» WHAT IS BEING ASKED
Across the records that follow, give the number of lines containing the word "feDisplacementMap" and nothing else.

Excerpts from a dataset

###

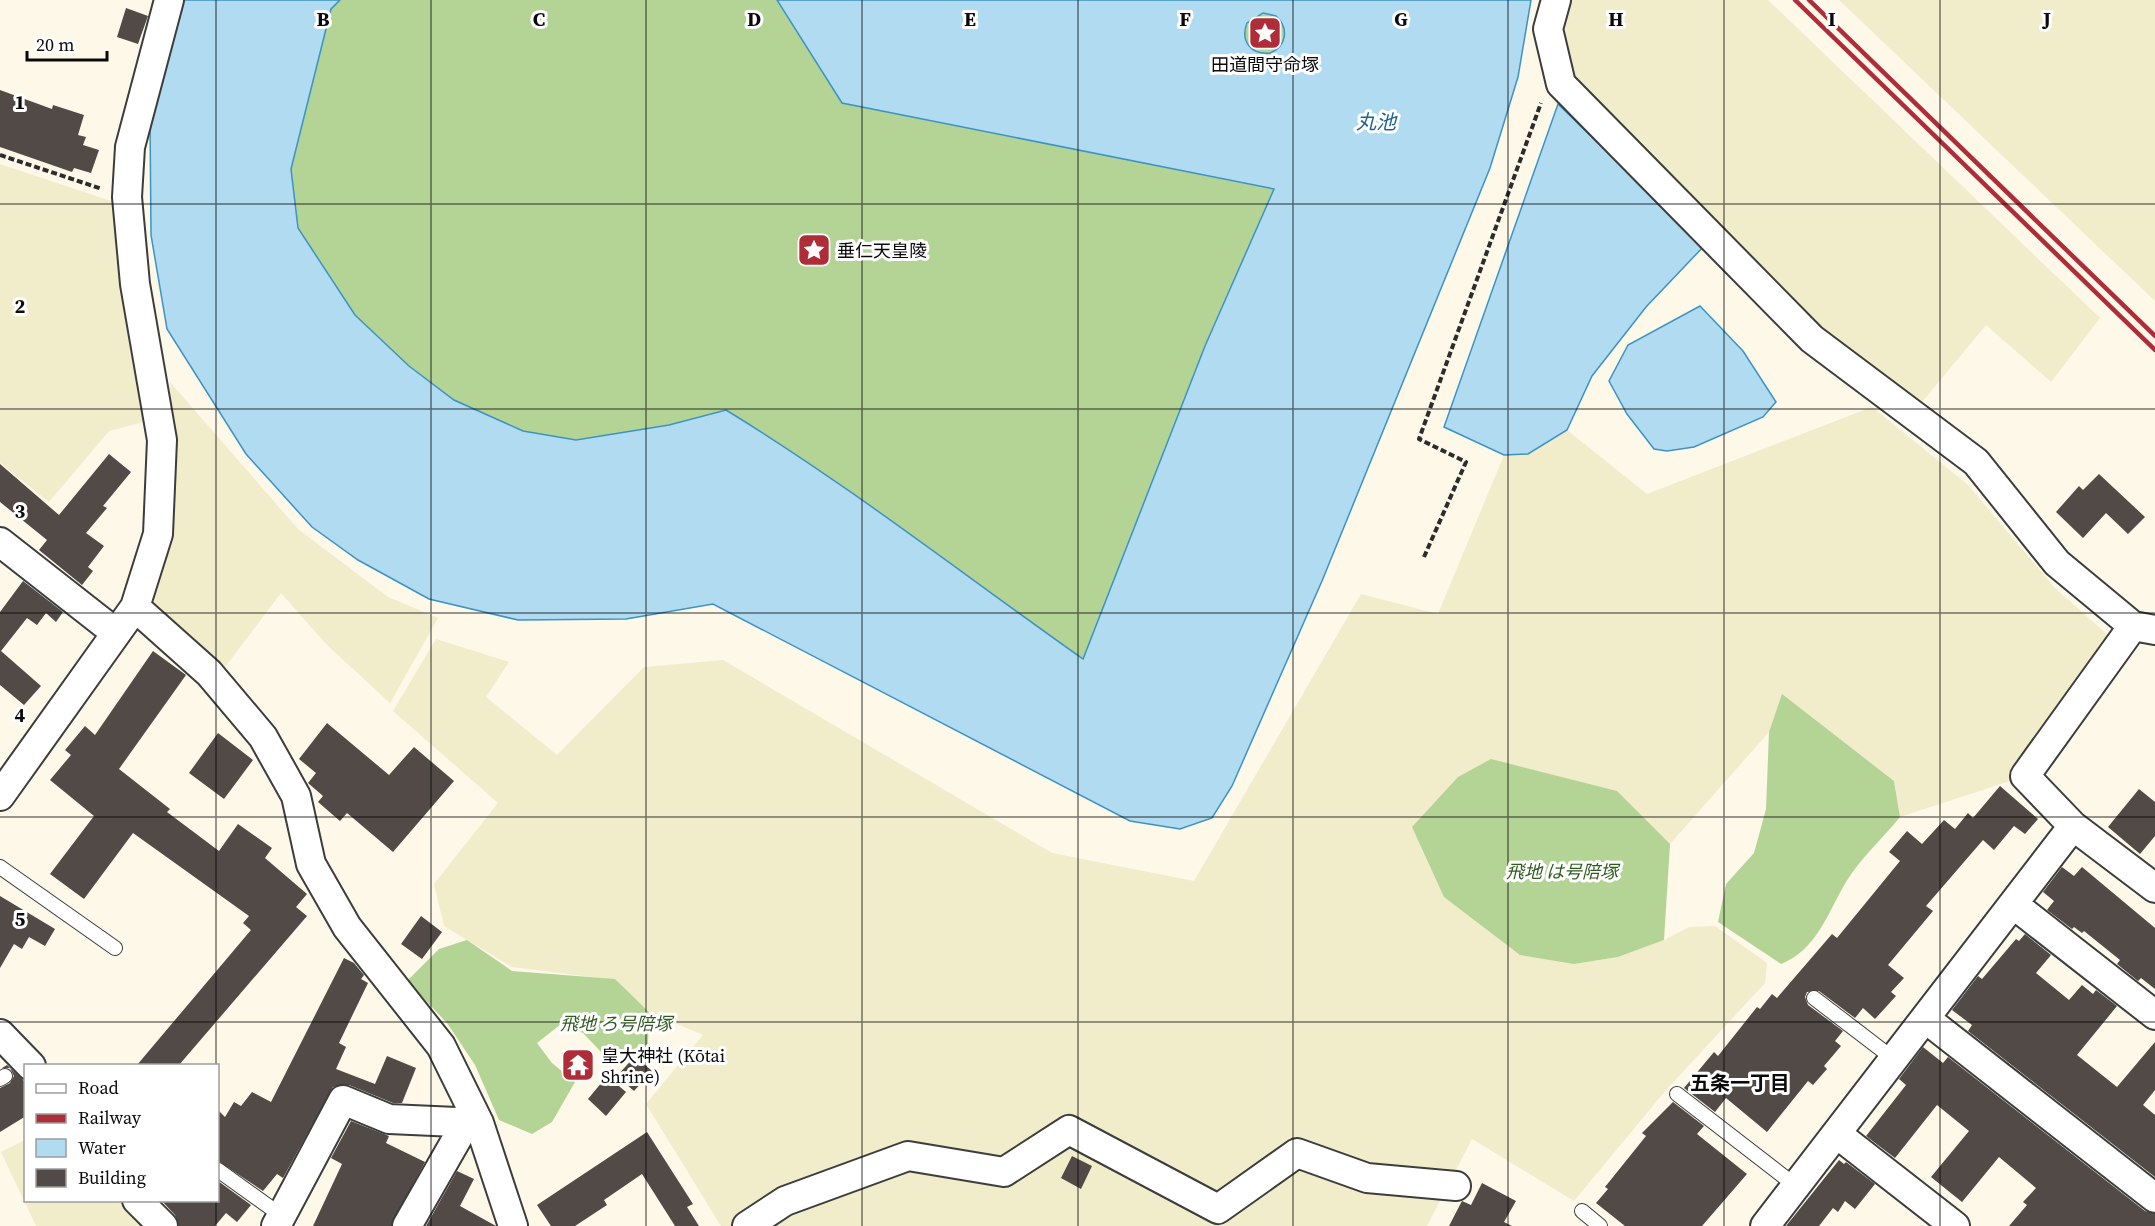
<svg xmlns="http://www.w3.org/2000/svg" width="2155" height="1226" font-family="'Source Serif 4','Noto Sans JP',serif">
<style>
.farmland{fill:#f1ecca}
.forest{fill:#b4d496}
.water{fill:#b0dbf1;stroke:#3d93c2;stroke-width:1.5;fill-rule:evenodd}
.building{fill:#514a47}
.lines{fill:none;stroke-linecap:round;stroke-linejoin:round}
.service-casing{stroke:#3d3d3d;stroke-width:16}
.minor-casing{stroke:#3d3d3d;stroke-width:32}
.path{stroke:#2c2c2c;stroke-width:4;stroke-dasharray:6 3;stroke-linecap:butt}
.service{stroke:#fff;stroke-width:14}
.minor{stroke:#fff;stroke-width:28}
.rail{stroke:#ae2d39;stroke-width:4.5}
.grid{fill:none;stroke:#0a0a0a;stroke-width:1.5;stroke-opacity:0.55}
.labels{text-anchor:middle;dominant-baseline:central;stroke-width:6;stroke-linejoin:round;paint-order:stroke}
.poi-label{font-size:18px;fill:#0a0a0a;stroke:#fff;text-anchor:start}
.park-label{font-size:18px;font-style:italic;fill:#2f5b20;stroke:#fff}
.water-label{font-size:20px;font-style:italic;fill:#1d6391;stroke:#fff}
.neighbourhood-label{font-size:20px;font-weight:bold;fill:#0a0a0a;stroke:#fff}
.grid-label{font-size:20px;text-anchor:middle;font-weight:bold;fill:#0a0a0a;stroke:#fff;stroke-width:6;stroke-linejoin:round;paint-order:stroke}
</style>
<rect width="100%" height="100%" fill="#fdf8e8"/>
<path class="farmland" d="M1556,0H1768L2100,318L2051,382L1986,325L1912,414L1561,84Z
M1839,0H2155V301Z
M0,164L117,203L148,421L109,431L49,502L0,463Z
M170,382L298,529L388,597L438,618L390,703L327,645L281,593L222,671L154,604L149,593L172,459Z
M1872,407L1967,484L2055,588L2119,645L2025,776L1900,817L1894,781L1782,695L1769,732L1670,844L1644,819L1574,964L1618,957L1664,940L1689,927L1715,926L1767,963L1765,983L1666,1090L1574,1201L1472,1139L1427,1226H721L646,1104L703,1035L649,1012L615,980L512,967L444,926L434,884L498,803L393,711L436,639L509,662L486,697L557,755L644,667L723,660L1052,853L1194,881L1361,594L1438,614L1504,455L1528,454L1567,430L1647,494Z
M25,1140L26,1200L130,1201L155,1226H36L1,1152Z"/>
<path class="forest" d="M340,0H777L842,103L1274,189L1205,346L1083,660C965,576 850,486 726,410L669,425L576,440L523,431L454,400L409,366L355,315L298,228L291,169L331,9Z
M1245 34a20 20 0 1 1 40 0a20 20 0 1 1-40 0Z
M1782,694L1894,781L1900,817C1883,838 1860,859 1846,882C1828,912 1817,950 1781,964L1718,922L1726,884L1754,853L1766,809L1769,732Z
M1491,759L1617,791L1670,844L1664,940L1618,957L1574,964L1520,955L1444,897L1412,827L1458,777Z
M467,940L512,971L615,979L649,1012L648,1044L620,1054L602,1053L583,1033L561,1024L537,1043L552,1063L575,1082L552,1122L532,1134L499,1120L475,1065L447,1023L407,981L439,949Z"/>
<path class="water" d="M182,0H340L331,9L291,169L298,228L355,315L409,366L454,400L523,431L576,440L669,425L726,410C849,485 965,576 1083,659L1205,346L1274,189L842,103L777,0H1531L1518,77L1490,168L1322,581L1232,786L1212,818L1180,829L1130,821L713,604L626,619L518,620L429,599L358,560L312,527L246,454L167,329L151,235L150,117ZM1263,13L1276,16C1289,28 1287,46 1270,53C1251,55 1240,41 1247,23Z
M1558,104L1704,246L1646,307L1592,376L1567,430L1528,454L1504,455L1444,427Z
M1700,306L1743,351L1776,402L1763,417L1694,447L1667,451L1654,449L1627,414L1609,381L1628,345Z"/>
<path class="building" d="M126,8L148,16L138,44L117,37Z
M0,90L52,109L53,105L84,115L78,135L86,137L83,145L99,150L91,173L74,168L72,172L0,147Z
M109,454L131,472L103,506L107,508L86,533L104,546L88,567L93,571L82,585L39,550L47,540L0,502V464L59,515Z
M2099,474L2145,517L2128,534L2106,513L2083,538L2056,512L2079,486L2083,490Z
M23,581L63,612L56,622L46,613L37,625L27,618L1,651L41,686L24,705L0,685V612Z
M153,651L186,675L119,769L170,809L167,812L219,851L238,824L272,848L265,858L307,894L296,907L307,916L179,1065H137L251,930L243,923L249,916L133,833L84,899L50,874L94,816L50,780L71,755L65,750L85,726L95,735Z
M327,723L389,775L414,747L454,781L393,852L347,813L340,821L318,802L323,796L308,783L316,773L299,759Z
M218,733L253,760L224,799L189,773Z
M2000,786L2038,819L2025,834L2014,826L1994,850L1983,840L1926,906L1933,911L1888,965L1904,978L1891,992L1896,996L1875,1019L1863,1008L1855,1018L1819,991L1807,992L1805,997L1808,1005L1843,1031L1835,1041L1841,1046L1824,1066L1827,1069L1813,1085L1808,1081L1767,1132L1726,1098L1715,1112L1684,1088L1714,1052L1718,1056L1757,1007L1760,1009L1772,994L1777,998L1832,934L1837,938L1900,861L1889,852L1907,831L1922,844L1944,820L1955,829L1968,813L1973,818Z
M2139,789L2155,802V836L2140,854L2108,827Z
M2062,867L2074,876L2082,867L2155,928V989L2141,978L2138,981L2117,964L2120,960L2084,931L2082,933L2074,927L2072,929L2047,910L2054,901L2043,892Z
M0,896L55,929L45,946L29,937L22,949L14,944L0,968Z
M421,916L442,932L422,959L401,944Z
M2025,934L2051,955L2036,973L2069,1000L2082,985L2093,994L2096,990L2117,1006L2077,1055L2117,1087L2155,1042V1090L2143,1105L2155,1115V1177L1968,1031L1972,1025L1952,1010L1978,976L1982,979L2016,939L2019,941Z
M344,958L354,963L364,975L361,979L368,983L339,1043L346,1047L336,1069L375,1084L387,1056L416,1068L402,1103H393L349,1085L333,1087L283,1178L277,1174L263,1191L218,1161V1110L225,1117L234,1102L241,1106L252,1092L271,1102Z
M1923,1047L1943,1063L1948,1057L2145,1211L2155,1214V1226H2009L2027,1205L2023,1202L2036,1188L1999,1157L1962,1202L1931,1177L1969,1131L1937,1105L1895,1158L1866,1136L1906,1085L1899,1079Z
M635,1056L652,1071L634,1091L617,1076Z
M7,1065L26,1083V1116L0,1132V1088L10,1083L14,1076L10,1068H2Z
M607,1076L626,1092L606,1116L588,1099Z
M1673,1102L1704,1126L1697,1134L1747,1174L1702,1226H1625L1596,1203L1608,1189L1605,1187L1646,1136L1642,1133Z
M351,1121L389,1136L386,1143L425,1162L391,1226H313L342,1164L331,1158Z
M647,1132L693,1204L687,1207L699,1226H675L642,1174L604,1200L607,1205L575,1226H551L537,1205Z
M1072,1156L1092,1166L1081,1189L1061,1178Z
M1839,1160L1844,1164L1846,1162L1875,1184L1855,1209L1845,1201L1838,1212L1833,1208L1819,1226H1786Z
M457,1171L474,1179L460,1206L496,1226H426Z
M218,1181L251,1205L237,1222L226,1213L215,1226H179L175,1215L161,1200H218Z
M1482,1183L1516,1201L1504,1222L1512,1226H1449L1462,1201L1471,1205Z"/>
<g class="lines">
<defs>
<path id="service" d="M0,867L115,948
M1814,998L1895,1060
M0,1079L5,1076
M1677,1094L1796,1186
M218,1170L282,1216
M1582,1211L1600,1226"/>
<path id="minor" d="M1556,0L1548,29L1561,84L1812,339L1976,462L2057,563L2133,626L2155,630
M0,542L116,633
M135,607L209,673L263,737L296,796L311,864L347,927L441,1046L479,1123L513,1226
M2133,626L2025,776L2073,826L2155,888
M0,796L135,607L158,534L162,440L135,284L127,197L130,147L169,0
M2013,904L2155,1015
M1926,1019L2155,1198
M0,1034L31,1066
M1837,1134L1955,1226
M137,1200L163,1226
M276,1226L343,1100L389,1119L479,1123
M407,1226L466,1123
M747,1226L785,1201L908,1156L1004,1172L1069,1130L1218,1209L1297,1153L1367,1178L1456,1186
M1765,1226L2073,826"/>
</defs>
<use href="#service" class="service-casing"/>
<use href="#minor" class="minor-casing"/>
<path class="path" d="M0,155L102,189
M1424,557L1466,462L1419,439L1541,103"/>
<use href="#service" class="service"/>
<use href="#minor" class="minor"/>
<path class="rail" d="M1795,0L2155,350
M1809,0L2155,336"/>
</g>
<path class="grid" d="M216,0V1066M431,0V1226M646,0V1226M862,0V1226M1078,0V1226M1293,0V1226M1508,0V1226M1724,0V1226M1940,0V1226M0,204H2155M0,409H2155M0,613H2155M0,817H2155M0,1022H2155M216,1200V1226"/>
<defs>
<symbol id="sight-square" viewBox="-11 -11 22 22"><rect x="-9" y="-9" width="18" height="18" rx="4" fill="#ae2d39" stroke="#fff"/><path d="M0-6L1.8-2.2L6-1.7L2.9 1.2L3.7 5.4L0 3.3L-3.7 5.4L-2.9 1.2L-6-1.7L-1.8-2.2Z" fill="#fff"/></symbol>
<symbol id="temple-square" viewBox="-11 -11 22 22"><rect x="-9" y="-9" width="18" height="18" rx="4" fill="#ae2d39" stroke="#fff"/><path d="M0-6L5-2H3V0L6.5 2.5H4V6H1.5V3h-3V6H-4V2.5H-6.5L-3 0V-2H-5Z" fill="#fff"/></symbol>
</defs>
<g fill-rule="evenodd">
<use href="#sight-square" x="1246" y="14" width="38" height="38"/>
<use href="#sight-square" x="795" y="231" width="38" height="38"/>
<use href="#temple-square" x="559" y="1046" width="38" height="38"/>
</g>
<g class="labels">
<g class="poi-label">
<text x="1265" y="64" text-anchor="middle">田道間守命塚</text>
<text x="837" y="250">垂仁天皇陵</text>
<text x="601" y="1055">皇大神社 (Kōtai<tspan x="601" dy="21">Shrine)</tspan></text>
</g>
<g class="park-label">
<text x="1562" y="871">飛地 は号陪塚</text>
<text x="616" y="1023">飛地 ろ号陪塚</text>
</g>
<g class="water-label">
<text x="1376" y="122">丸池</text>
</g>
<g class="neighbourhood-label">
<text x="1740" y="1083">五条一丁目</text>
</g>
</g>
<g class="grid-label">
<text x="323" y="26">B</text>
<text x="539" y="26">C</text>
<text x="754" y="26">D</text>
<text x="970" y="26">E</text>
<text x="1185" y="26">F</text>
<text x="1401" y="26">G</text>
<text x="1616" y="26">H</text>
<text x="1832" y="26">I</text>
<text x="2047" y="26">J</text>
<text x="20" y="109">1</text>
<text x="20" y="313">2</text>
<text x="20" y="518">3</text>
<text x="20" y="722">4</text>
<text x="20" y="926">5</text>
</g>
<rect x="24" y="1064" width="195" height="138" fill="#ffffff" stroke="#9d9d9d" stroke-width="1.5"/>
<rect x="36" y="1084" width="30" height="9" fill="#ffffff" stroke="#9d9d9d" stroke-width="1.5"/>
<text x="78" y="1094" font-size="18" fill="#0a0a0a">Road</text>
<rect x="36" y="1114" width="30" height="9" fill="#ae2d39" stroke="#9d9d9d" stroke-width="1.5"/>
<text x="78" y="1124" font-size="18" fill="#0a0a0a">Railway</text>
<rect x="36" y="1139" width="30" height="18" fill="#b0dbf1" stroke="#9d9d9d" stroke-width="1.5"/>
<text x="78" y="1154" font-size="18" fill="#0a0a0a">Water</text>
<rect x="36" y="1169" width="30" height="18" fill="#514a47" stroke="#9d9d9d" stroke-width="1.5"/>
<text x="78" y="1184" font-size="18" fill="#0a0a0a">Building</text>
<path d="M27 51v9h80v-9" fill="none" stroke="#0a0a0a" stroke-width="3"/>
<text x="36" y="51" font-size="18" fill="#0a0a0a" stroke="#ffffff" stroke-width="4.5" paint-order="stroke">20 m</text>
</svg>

###

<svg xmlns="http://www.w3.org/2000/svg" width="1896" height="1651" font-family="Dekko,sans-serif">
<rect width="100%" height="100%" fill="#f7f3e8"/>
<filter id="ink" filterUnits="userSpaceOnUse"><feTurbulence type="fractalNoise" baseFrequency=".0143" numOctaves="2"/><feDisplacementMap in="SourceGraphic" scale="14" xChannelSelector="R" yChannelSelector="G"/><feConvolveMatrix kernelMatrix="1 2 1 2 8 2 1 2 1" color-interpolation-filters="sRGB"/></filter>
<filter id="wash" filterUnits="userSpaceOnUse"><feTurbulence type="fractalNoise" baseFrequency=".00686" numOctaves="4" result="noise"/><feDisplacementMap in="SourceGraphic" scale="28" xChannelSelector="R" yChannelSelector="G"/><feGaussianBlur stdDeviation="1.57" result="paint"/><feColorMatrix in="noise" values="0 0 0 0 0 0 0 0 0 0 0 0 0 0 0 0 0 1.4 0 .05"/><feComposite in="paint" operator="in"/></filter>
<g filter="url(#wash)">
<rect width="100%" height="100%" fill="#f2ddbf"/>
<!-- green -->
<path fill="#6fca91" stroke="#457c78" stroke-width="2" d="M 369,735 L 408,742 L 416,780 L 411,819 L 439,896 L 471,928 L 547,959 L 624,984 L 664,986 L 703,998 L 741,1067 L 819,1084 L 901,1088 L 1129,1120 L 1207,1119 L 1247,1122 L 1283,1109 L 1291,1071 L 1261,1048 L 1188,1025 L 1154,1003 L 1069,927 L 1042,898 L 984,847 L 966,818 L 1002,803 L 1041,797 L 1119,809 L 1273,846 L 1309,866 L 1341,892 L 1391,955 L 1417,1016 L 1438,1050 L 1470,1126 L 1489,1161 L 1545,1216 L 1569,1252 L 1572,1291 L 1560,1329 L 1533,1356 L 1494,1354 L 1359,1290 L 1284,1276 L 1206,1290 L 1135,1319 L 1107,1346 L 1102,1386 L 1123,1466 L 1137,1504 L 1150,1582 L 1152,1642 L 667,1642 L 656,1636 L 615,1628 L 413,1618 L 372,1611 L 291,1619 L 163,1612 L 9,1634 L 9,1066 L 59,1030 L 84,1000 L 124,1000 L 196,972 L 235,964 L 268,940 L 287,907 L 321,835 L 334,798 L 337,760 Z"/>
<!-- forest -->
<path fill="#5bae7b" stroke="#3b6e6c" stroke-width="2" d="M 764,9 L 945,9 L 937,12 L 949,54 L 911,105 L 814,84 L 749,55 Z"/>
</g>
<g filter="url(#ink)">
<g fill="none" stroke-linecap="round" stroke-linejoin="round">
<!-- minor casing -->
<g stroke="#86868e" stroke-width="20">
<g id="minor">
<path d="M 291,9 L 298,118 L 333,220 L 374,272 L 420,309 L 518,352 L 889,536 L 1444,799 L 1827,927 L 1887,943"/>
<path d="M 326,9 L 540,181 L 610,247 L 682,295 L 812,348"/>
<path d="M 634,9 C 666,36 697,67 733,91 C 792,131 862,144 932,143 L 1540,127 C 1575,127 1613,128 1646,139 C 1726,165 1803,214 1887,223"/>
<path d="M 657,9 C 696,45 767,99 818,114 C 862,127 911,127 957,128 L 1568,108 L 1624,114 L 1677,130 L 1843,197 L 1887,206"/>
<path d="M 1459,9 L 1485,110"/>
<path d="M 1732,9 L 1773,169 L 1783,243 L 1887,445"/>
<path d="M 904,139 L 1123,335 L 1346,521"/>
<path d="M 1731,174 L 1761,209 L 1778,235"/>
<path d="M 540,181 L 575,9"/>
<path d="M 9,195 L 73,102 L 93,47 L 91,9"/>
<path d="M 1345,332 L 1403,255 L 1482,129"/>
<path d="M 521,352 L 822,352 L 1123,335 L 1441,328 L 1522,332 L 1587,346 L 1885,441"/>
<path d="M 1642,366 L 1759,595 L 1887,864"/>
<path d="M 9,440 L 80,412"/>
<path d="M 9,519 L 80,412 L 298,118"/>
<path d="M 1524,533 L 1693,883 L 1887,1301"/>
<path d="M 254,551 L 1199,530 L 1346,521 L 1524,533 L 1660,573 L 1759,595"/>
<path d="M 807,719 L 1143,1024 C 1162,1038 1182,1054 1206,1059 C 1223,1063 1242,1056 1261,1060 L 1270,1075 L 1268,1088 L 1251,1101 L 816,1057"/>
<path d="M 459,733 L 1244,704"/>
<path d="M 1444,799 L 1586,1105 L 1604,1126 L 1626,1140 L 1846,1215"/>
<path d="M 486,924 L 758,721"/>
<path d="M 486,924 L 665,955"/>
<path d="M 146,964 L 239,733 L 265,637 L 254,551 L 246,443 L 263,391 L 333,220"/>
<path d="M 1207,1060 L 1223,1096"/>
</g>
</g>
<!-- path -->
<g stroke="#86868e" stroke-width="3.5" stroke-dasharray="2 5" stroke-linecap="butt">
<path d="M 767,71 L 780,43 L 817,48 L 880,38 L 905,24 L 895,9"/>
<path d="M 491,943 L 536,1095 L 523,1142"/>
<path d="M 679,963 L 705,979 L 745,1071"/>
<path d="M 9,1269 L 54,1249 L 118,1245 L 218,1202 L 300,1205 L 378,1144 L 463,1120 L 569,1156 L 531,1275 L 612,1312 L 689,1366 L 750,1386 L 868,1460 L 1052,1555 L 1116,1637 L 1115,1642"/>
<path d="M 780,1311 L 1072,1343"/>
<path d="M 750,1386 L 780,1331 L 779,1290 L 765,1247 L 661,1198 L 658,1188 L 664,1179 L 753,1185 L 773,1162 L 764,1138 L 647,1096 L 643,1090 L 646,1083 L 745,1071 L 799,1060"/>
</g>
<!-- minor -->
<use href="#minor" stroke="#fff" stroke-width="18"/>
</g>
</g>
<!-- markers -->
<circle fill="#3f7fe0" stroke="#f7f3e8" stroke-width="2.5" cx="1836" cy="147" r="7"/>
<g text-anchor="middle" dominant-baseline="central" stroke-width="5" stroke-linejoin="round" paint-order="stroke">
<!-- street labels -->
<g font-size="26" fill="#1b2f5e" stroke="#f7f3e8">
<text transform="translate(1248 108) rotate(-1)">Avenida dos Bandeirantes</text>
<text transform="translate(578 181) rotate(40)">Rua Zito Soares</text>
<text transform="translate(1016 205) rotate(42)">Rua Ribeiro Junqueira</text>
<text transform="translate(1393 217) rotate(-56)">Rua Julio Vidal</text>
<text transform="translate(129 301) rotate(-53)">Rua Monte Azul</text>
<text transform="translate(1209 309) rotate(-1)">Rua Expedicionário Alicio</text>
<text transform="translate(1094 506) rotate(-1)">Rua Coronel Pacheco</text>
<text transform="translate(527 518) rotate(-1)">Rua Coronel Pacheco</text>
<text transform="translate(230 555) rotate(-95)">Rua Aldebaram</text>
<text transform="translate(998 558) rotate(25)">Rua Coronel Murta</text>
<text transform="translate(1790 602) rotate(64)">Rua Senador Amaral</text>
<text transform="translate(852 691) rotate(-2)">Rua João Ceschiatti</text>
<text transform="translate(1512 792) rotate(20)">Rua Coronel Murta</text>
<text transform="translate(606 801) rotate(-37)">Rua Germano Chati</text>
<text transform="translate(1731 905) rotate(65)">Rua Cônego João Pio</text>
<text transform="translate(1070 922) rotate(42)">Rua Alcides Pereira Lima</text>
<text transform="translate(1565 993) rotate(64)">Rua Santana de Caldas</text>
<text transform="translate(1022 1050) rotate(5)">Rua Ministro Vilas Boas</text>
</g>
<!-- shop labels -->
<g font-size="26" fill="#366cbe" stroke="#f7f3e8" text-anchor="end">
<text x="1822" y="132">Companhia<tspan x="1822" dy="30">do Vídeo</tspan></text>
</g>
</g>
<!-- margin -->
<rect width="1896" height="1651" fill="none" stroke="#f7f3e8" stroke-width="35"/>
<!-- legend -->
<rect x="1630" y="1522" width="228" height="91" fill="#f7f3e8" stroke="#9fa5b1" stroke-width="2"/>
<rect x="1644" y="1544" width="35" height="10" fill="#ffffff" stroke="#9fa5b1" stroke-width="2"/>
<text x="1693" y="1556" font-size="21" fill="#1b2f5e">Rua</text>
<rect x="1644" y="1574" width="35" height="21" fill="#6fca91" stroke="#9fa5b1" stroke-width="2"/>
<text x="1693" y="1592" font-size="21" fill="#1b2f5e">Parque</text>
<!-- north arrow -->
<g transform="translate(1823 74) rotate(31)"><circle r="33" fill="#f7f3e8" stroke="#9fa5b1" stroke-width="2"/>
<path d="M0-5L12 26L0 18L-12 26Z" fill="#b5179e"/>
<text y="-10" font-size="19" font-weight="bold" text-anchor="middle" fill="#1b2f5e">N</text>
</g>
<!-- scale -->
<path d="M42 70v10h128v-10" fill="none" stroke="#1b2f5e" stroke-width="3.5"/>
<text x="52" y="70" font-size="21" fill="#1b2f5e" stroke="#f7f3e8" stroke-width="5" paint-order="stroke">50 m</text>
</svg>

###

» RESPONSE
2